Health research funders sign on to goal of greater research data sharing

Asclepius statue

Statue of Asclepius, the Greek God of Medicine, from the Museum of Epidaurus Theatre. Image from: Wikimedia Commons, Licensed under: GFDL 1.3.

An international group of major health research funders have made a “joint statement of purpose” announcing, in strong and clear terms, their intent to promote greater sharing of research data.

As public and charitable funders of this research, we believe that making research data sets available to investigators beyond the original research team in a timely and responsible manner, subject to appropriate safeguards, will generate three key benefits: faster progress in improving health, better value for money, and higher quality science.

The 17 signatories (so far) include many major governmental funding agencies (e.g.

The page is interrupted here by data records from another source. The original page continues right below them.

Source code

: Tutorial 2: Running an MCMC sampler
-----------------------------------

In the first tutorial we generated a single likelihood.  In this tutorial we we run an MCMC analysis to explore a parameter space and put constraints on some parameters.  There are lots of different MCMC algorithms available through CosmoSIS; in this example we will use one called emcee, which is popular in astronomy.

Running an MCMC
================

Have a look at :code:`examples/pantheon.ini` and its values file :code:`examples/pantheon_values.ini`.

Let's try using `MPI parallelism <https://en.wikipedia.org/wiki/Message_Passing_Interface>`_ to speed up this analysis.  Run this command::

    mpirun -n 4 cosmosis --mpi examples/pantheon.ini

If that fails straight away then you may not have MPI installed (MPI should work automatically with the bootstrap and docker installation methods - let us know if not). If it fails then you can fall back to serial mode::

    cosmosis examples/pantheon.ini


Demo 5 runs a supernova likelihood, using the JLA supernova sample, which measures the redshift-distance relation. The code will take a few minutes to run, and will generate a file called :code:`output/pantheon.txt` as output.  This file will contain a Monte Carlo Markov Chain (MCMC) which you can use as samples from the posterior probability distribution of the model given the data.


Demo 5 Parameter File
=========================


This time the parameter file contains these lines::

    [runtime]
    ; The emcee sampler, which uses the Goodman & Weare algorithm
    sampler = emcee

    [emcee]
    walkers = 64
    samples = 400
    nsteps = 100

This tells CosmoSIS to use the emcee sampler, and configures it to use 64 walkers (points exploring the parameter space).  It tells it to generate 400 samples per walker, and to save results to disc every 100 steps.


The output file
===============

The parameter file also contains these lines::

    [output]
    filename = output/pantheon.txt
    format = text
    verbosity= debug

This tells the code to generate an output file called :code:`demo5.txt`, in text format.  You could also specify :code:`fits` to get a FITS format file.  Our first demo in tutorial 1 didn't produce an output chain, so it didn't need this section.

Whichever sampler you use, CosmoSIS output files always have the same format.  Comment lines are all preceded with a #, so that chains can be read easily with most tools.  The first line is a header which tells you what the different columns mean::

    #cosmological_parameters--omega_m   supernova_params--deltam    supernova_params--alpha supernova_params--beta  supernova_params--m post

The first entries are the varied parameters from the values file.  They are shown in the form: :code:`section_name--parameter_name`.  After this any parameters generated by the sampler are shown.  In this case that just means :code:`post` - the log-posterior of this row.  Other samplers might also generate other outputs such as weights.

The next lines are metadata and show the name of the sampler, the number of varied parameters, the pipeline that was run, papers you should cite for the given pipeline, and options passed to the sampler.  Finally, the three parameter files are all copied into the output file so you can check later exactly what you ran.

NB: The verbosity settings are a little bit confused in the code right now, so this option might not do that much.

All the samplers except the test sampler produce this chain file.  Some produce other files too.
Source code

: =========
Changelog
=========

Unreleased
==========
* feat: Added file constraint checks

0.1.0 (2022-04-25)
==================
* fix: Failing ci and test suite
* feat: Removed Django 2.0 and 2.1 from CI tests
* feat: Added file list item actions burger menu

US National Institutes of Health, the Wellcome Trust, The Centers for Disease Control, the UK Medical Research Council, Australia’s National Health and Medical Research Council, the Canadian Institutes of Health Research, France’s National Institute for Health and Medical Research, and the German Research Foundation), private foundations (e.g. the Bill & Melinda Gates Foundation and the Hewlett Foundation) and even international organizations such as the World Bank.  The group has invited additional funders to sign on to the statement.

Some of the long-term goals articulated in the document are near and dear to our hearts, in particular:

To the extent possible, datasets underpinning research papers in peer-reviewed journals are archived and made available to other researchers in a clear and transparent manner.


The human and technical resources and infrastructures needed to support data management, archiving and access are developed and supported for long-term sustainability.

An accompanying comment in The Lancet by Mark Walport of the Wellcome Trust and Paul Brest of the Hewlett Foundation (Sharing research data to improve public health, DOI:10.1016/S0140-6736(10)62234-9) raises some of the hard, but by now familiar, questions that will drive the approaches taken by the funding organizations: how to balance the rights and responsibilities of data generators and data users; how to safeguard and further the interests of the data subjects themselves; and how to ensure that the benefits of data sharing justify the expense and burden involved.

It will be very interesting to watch how the funding organizations work singly and in concert to overcome decades of cultural familiarity with data hoarding in the health sciences and, as Walport and Brent put it, “mend their ways.”